• Exercise aim: In the entries below, turn the lines from the one containing "ความทนทานและอายุการใช้งาน" through the one containing "สภาพแวดล้อมที่ต้องการ", both included, into a JSON list of strings. Give one string per line and skip any blank lines.

Stored data entries:
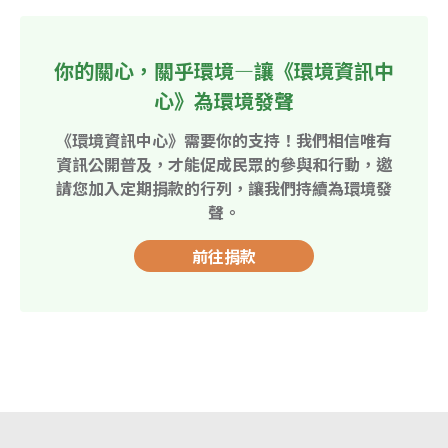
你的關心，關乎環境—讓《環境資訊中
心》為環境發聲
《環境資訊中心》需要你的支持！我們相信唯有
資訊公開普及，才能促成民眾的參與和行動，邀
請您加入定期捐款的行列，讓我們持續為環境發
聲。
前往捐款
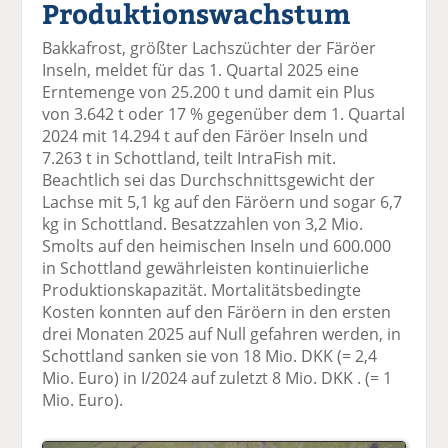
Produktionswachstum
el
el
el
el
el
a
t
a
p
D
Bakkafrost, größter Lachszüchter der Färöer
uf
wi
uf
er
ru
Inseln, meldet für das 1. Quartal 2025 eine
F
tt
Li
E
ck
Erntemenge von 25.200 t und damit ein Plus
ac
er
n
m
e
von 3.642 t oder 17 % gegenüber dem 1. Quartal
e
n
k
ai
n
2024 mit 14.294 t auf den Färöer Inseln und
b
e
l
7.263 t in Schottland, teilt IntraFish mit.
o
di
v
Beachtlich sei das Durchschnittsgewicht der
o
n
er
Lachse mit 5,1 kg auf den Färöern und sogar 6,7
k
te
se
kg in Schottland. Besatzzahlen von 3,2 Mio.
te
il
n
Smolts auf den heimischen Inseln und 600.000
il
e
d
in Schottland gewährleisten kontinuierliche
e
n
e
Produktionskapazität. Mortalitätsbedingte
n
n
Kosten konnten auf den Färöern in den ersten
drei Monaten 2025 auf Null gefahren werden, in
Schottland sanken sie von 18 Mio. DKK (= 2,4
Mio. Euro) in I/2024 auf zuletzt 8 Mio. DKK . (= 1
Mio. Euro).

...

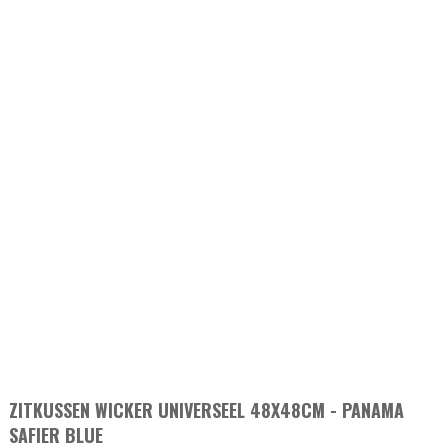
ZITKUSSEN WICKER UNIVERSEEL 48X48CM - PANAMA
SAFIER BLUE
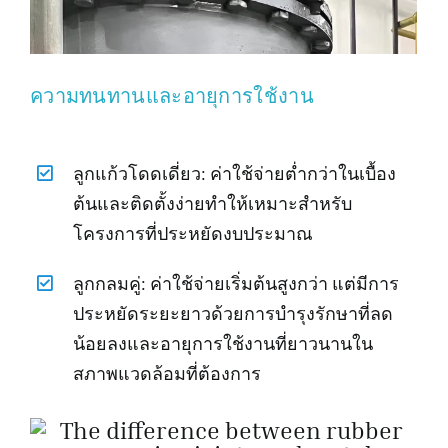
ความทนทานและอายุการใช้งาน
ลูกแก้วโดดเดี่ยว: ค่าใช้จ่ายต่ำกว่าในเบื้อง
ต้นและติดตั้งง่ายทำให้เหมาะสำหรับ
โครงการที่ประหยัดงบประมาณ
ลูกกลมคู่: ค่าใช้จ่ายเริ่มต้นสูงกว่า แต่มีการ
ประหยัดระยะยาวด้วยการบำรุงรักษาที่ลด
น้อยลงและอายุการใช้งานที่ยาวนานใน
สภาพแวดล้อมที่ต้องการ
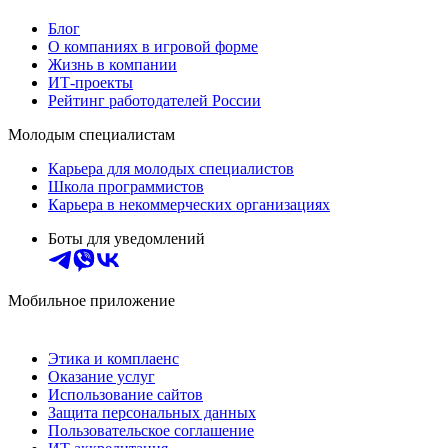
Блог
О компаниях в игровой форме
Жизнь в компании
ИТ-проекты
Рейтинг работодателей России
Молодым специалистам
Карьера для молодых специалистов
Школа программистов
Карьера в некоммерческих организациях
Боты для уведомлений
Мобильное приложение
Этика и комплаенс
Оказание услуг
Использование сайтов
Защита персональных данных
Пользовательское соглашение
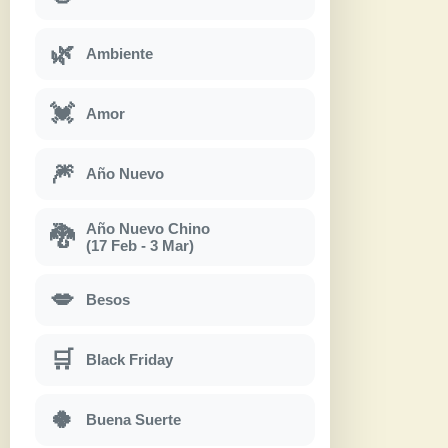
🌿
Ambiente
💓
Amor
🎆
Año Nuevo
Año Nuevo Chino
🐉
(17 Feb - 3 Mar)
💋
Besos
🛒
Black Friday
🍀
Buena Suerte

---

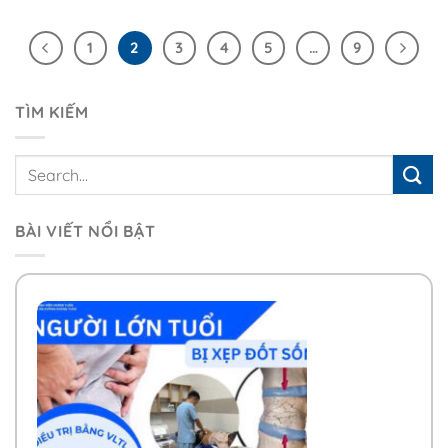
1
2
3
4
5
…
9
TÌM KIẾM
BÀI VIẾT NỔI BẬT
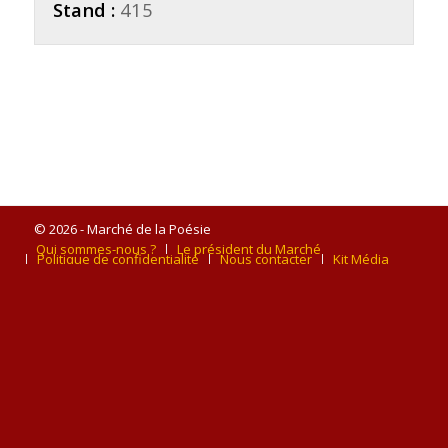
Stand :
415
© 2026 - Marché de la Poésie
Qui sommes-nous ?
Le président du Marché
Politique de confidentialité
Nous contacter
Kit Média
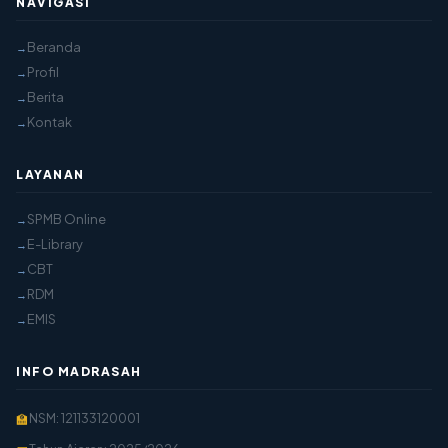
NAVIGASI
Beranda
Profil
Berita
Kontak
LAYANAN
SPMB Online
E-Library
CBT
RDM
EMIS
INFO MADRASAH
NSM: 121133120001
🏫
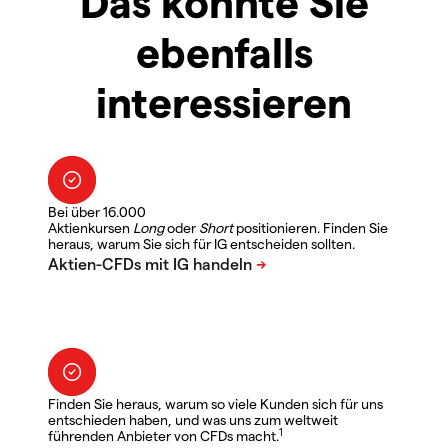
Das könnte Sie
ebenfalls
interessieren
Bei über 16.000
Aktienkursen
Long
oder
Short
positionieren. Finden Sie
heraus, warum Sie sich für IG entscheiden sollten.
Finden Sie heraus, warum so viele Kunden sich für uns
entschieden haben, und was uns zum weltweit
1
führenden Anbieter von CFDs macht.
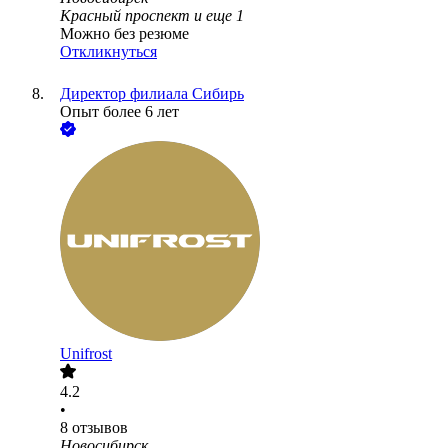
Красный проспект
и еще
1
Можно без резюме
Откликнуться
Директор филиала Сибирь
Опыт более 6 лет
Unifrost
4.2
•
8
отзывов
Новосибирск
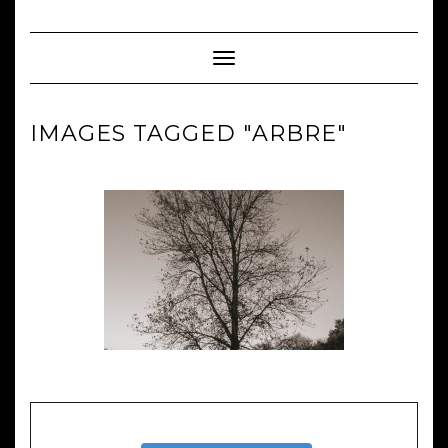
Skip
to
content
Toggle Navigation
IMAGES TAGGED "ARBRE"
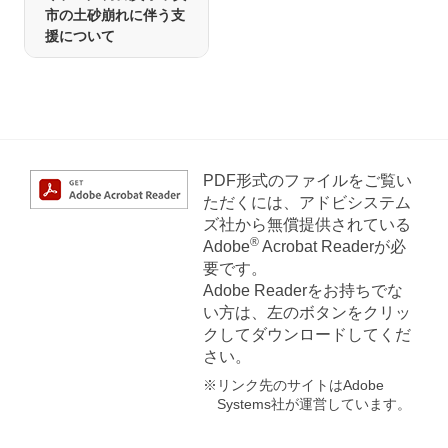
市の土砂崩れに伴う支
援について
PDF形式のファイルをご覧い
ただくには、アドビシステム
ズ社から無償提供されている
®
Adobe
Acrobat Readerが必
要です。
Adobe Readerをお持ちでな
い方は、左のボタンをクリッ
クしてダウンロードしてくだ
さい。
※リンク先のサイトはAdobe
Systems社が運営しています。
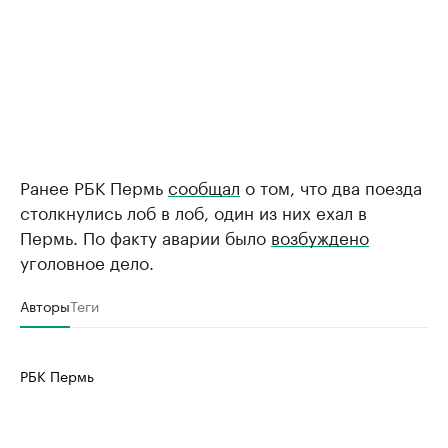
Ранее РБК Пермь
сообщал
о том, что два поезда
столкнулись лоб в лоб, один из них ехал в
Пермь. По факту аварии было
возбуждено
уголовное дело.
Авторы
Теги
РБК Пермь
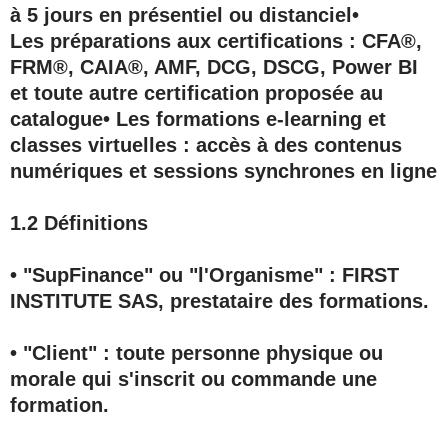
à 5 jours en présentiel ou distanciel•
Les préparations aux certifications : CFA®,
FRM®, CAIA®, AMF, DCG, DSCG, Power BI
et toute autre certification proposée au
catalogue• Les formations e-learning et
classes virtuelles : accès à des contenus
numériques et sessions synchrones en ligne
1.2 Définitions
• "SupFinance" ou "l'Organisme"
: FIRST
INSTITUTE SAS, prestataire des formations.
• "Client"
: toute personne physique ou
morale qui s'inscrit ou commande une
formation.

• Answer box:
[
  "ความทนทานและอายุการใช้งาน",
  "ลูกแก้วโดดเดี่ยว: ค่าใช้จ่ายต่ำกว่าในเบื้อง",
  "ต้นและติดตั้งง่ายทำให้เหมาะสำหรับ",
  "โครงการที่ประหยัดงบประมาณ",
  "ลูกกลมคู่: ค่าใช้จ่ายเริ่มต้นสูงกว่า แต่มีการ",
  "ประหยัดระยะยาวด้วยการบำรุงรักษาที่ลด",
  "น้อยลงและอายุการใช้งานที่ยาวนานใน",
  "สภาพแวดล้อมที่ต้องการ"
]